Instructions for the task
Tally every line in the data that has the word "SQUARE" and report only the total.

Records for this task
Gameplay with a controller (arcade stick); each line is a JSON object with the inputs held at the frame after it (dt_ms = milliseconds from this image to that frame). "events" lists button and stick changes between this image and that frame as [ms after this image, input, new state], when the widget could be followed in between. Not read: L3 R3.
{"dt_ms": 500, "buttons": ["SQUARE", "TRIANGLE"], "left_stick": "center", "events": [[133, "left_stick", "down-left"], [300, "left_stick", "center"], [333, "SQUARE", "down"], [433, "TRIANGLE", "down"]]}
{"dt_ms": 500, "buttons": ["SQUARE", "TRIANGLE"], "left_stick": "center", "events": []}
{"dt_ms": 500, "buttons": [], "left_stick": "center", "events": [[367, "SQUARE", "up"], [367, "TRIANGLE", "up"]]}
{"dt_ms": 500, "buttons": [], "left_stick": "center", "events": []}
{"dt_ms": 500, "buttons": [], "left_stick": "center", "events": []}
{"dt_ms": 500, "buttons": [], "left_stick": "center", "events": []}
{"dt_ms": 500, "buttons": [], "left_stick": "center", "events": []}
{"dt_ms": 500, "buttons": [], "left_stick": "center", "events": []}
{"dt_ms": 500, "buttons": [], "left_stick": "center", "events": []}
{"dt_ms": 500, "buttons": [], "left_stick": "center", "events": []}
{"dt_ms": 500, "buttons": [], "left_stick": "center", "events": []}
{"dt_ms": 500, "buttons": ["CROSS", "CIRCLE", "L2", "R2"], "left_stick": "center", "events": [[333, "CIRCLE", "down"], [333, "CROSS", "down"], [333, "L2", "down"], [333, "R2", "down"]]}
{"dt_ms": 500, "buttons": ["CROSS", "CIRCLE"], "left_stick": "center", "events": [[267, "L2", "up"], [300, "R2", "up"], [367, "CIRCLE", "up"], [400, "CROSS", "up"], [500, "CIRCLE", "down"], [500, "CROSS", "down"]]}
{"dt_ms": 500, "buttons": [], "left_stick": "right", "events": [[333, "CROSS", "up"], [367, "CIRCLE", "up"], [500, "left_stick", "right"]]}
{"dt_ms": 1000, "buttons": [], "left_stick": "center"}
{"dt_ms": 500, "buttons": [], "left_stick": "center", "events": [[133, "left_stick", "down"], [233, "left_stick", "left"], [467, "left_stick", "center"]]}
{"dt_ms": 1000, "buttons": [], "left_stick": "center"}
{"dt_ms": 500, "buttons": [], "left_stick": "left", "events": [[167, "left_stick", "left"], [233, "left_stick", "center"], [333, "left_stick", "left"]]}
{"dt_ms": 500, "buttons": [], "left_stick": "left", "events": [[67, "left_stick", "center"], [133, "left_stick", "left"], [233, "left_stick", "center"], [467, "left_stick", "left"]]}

Task result
3